EXERCISE REQUIREMENTS
In your copy of the data below, reproduce every entry exactly and omit the pictures.

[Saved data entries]

☆ ☆ ☆

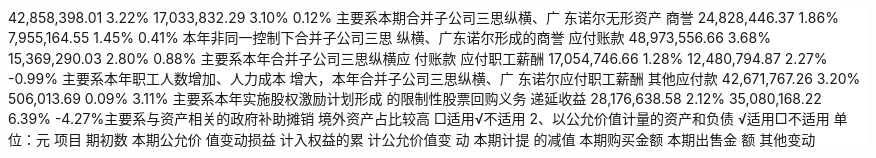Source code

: 42,858,398.01
3.22%
17,033,832.29
3.10%
0.12%
主要系本期合并子公司三思纵横、广
东诺尔无形资产
商誉
24,828,446.37
1.86%
7,955,164.55
1.45%
0.41%
本年非同一控制下合并子公司三思
纵横、广东诺尔形成的商誉
应付账款
48,973,556.66
3.68%
15,369,290.03
2.80%
0.88%
主要系本年合并子公司三思纵横应
付账款
应付职工薪酬
17,054,746.66
1.28%
12,480,794.87
2.27%
-0.99%
主要系本年职工人数增加、人力成本
增大，本年合并子公司三思纵横、广
东诺尔应付职工薪酬
其他应付款
42,671,767.26
3.20%
506,013.69
0.09%
3.11%
主要系本年实施股权激励计划形成
的限制性股票回购义务
递延收益
28,176,638.58
2.12%
35,080,168.22
6.39%
-4.27%主要系与资产相关的政府补助摊销
境外资产占比较高
□适用√不适用
2、以公允价值计量的资产和负债
√适用□不适用
单位：元
项目
期初数
本期公允价
值变动损益
计入权益的累
计公允价值变
动
本期计提
的减值
本期购买金额
本期出售金
额
其他变动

☆ ☆ ☆

RESULT OF THIS TASK
Source code

: 42,858,398.01
3.22%
17,033,832.29
3.10%
0.12%
主要系本期合并子公司三思纵横、广
东诺尔无形资产
商誉
24,828,446.37
1.86%
7,955,164.55
1.45%
0.41%
本年非同一控制下合并子公司三思
纵横、广东诺尔形成的商誉
应付账款
48,973,556.66
3.68%
15,369,290.03
2.80%
0.88%
主要系本年合并子公司三思纵横应
付账款
应付职工薪酬
17,054,746.66
1.28%
12,480,794.87
2.27%
-0.99%
主要系本年职工人数增加、人力成本
增大，本年合并子公司三思纵横、广
东诺尔应付职工薪酬
其他应付款
42,671,767.26
3.20%
506,013.69
0.09%
3.11%
主要系本年实施股权激励计划形成
的限制性股票回购义务
递延收益
28,176,638.58
2.12%
35,080,168.22
6.39%
-4.27%主要系与资产相关的政府补助摊销
境外资产占比较高
□适用√不适用
2、以公允价值计量的资产和负债
√适用□不适用
单位：元
项目
期初数
本期公允价
值变动损益
计入权益的累
计公允价值变
动
本期计提
的减值
本期购买金额
本期出售金
额
其他变动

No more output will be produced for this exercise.